Study text:
■ ■ ■

7.12.6 Very few states have given any emphasis to diploma and certificate level education in Agriculture and allied subjects. Andhra Pradesh runs a two year diploma course in Agriculture for students who have completed +2 level of education. Most of these diploma holders find employment in seed companies, extension programmes, watershed schemes, MNREGS etc. Since these courses are mostly offered in colleges located in rural areas, the students continue to be closely associated with their local surroundings and they can relate to local agriculture economy. There is thus an urgent need to start para-professional courses in agriculture in all major states. The State Universities also need to pioneer new concepts, using digital India to spread agricultural information and knowledge to the farming community through digital applications and avenues. Thus the National field-wise Crop Testing Programmes need to be backed up through initiatives in these institutions.
7.12.7 A Committee constituted by ICAR (Report of the Committee constituted for developing policy for higher agricultural education in India, 2013) has also recommended a three-tier structure of agricultural education. At the top, the country should produce academicians, scientists and top professionals. The second tier should produce managers in agriculture who will provide a link between scientific advances and its dissemination at the field level. The third tier should train field level functionaries (e.g. diploma holders) who will directly provide required services to farmers.
7.12.8 There is a need to bring agriculture and rural India in the mainstream of our educational system, to familiarize the system with rural/agricultural issues, even though this may not be a compulsory subject in the school curriculum. At high school level, students could be exposed to subjects like soil health, balanced use of fertilisers, water conservation, and importance of seeds in agriculture and pest control, as an optional subject. NCERT need also to look into this aspect of curriculum reform.
7.12.9 An independent review or critical assessment of the ICAR/National Research Institutions may be conducted to highlight the specific reforms that need to be undertaken in the quality of research and information dissemination by the national institutions.
7.12.10 The State Agricultural Universities need to update their curriculum and pedagogy, to enable them to address the needs of their students. A review needs to be undertaken of the State Agricultural Universities to reorient and revamp them to become relevant to meet current needs. The State Universities also need to pioneer new concepts, using digital India to spread agricultural information and knowledge to the farming community through digital applications and avenues.

■ ■ ■

Information provided:
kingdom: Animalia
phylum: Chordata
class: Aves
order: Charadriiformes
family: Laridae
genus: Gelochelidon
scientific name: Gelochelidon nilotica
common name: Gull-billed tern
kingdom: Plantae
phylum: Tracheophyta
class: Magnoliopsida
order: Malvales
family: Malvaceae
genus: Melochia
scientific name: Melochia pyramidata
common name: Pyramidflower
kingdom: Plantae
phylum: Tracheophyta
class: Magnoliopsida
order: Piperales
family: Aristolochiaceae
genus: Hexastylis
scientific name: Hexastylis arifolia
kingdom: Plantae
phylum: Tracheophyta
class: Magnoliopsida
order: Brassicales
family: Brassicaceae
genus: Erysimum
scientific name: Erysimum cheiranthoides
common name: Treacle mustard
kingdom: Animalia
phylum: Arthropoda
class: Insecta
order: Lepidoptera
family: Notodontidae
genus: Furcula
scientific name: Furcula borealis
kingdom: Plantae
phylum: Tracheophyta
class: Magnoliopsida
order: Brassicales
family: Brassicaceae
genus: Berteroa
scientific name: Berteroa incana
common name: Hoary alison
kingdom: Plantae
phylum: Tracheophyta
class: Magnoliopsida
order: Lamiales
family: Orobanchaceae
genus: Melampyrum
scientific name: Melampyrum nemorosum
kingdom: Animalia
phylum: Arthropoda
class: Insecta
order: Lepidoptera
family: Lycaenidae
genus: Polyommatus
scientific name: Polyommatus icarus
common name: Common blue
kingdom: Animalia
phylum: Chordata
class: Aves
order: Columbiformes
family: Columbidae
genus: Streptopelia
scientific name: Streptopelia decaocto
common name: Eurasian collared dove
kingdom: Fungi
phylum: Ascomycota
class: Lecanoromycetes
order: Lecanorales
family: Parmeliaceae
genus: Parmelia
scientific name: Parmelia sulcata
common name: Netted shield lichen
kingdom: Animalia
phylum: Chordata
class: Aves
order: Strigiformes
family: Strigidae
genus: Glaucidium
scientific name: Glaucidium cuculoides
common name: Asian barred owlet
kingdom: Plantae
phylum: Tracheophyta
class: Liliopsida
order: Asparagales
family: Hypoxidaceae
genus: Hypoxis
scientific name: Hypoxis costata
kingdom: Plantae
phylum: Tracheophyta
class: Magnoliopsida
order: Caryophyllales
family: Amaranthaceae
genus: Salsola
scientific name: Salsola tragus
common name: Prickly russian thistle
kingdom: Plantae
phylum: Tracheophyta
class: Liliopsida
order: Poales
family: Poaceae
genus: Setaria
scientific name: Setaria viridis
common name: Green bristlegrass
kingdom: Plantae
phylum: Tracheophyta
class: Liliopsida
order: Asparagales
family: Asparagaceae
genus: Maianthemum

■ ■ ■

Parts of the exercise:
1. In the agricultural education text, copy out the part starting at "7.12.9 An independent" and ending at "the national institutions.".
2. According to the agricultural education text, which state runs a two-year diploma course in Agriculture for students who have completed +2 level of education?

Exercise solutions:
1.
7.12.9 An independent review or critical assessment of the ICAR/National Research Institutions may be conducted to highlight the specific reforms that need to be undertaken in the quality of research and information dissemination by the national institutions.

2. Andhra Pradesh